**Written exercise 1:**
In the long title of the Serious Crime Act 2015, what items does the Act make provision to seize and forfeit?

**Given passage:**
Serious Crime Act 2015
- Parliament of the United Kingdom
- Long title: An Act to amend the Proceeds of Crime Act 2002, the Computer Misuse Act 1990, Part 4 of the Policing and Crime Act 2009, section 1 of the Children and Young Persons Act 1933, the Sexual Offences Act 2003, the Street Offences Act 1959, the Female Genital Mutilation Act 2003, the Prohibition of Female Genital Mutilation (Scotland) Act 2005, the Prison Act 1952 and the Terrorism Act 2006; to make provision about involvement in organised crime groups and about serious crime prevention orders; to make provision for the seizure and forfeiture of drug-cutting agents; to make it an offence to possess an item that contains advice or guidance about committing sexual offences against children; to create an offence in relation to controlling or coercive behaviour in intimate or family relationships; to make provision for the prevention or restriction of the use of communication devices by persons detained in custodial institutions; to make provision approving for the purposes of section 8 of the European Union Act 2011 certain draft decisions under Article 352 of the Treaty on the Functioning of the European Union relating to serious crime; to make provision about codes of practice that relate to the exercise and performance, in connection with the prevention or detection of serious crime, of powers and duties in relation to communications; and for connected purposes.

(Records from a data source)

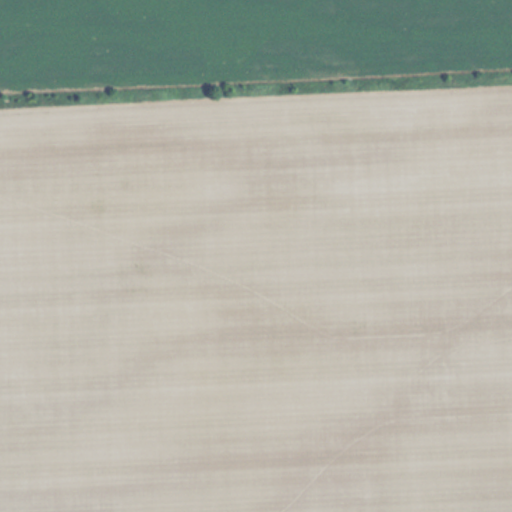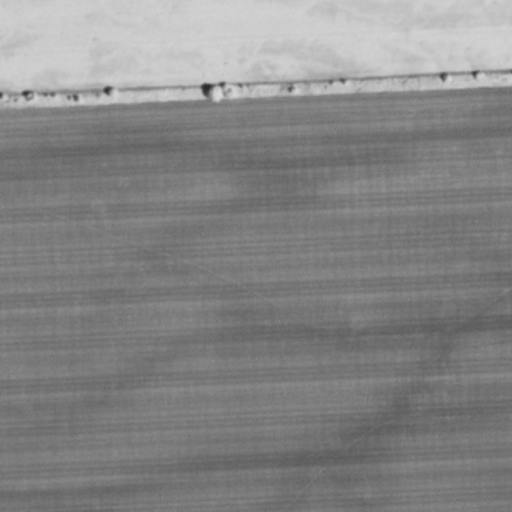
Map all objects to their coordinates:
crop: (255, 255)
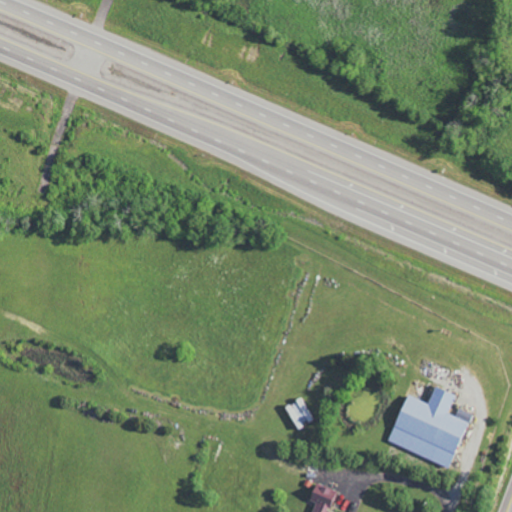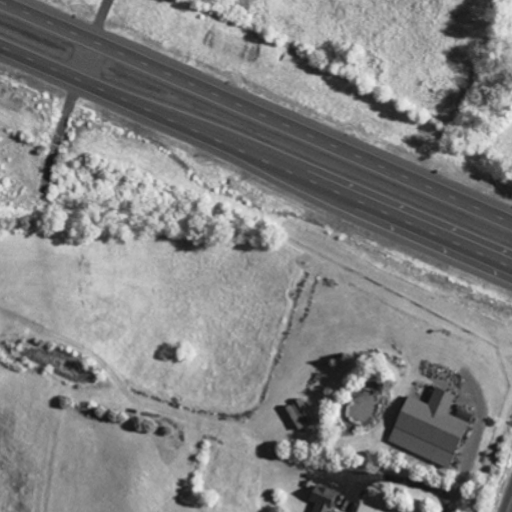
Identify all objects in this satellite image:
road: (256, 111)
road: (256, 155)
building: (297, 412)
building: (427, 427)
building: (320, 498)
road: (511, 509)
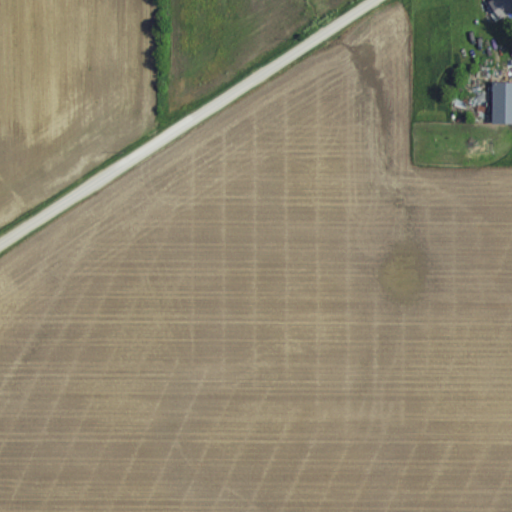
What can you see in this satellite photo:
building: (501, 6)
building: (502, 100)
road: (174, 116)
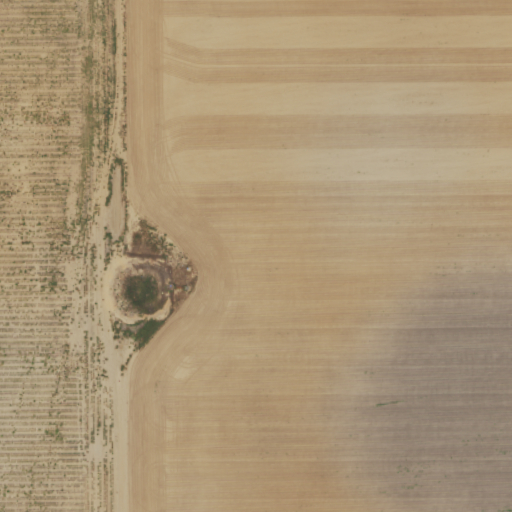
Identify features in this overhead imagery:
road: (97, 256)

**Written exercise 2:**
Repeat everything in the records from the line containing "What can you" down to the end of the records, leaving out the pictures.

**Task answer 1:**
Drug-cutting agents.

**Task answer 2:**
What can you see in this satellite photo:
building: (501, 6)
building: (502, 100)
road: (174, 116)
Identify features in this overhead imagery:
road: (97, 256)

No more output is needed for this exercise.